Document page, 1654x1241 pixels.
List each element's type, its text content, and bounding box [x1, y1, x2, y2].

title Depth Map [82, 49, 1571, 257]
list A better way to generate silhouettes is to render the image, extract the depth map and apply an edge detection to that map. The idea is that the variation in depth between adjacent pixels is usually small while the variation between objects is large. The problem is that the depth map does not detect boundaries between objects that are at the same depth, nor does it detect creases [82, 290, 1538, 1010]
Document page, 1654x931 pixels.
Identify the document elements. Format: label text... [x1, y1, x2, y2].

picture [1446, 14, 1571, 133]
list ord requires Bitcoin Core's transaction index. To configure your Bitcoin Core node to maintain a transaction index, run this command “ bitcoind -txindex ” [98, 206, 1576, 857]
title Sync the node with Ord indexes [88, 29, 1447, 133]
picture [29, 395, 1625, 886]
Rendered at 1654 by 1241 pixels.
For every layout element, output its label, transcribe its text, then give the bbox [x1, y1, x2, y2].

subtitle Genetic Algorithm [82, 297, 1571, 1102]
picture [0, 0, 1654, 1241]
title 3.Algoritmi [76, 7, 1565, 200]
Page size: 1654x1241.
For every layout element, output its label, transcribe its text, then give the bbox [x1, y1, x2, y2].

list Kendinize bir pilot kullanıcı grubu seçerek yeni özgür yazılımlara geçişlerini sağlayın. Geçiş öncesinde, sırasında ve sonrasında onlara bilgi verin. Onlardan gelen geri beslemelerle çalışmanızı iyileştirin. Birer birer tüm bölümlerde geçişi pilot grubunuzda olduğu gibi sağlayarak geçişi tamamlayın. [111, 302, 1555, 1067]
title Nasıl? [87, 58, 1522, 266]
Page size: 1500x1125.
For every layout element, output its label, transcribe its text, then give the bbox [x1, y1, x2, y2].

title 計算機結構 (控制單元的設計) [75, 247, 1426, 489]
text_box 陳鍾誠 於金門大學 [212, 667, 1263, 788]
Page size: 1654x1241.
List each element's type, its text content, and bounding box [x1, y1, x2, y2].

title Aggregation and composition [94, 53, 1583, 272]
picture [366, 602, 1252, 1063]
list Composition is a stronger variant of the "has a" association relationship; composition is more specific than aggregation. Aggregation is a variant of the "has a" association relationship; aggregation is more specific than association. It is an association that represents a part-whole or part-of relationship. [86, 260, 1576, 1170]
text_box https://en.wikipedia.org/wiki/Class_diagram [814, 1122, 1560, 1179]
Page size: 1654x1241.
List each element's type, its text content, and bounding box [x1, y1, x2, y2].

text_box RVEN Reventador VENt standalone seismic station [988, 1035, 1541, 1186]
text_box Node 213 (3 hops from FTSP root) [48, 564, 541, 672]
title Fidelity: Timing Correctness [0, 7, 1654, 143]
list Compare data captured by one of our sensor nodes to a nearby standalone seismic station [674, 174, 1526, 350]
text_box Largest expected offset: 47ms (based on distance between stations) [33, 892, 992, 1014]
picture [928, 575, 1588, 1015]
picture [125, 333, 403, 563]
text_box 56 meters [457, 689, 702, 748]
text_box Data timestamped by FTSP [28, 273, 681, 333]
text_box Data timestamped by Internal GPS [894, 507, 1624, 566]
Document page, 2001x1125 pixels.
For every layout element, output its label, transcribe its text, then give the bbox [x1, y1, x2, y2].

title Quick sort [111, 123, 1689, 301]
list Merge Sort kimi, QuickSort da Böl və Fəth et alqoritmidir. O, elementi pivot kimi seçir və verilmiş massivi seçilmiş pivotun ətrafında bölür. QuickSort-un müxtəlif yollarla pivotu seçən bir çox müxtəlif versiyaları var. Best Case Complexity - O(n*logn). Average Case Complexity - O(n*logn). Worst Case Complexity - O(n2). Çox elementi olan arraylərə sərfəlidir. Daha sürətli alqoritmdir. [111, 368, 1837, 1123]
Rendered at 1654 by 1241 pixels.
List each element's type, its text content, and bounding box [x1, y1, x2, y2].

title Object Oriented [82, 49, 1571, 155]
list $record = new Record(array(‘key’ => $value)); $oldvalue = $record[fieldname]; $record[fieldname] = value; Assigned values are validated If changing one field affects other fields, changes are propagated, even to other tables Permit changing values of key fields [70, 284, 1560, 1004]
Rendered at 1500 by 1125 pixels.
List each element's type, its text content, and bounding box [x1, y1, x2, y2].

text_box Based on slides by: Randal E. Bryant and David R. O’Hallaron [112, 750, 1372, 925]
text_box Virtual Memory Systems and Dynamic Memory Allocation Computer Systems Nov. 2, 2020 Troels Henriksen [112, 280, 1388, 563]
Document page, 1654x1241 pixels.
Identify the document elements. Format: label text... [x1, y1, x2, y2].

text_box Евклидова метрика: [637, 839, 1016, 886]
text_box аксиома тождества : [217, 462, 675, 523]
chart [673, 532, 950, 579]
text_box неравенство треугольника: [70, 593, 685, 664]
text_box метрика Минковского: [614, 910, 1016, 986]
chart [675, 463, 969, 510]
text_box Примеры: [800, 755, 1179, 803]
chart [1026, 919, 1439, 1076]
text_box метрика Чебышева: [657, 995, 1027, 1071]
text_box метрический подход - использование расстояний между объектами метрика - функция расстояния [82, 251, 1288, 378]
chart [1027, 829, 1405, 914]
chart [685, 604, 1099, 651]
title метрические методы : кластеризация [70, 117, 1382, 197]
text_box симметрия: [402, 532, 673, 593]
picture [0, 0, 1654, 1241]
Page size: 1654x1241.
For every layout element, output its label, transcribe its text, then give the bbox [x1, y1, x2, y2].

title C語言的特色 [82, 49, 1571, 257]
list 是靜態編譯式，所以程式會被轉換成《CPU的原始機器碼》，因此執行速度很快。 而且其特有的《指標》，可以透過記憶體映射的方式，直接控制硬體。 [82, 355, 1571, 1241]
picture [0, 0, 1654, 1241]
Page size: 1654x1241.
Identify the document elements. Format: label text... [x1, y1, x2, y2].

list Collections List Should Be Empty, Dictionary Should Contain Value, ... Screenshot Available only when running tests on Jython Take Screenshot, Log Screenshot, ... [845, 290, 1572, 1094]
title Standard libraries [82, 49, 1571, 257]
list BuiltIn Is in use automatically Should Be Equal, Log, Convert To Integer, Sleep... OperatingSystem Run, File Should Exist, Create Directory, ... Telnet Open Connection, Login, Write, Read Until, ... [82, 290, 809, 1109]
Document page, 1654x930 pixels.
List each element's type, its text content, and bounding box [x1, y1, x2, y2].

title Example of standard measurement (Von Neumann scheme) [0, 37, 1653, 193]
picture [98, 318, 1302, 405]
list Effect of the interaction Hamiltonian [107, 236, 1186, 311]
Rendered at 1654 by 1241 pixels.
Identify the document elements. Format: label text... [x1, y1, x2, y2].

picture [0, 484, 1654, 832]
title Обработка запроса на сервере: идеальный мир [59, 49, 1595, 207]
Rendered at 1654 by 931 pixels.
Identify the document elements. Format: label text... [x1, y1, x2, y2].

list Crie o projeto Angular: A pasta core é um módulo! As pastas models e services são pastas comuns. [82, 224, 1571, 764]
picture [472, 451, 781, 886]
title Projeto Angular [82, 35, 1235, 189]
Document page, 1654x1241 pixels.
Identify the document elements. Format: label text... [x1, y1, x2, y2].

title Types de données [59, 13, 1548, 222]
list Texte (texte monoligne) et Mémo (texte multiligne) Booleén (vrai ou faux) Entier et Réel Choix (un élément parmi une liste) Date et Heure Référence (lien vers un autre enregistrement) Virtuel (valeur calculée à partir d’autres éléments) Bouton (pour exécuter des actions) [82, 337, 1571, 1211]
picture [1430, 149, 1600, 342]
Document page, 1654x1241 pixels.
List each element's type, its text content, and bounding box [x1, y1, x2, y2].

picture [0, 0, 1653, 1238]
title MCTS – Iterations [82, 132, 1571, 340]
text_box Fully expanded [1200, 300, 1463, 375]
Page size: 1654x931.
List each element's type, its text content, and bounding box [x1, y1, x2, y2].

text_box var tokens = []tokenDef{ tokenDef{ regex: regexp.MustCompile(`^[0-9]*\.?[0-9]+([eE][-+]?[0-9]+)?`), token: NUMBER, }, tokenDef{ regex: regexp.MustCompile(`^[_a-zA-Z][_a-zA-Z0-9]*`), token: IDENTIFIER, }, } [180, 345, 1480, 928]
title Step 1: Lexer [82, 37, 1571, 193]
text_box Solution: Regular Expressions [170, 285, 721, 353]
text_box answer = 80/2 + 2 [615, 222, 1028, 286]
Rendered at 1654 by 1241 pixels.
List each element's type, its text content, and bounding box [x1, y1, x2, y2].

Directive: Copy the data word for word, from the very beginning through the line that contains "title Depth Map [82, 49, 1571, 257]", including that line.

The output:
Document page, 1654x1241 pixels.
List each element's type, its text content, and bounding box [x1, y1, x2, y2].

title Depth Map [82, 49, 1571, 257]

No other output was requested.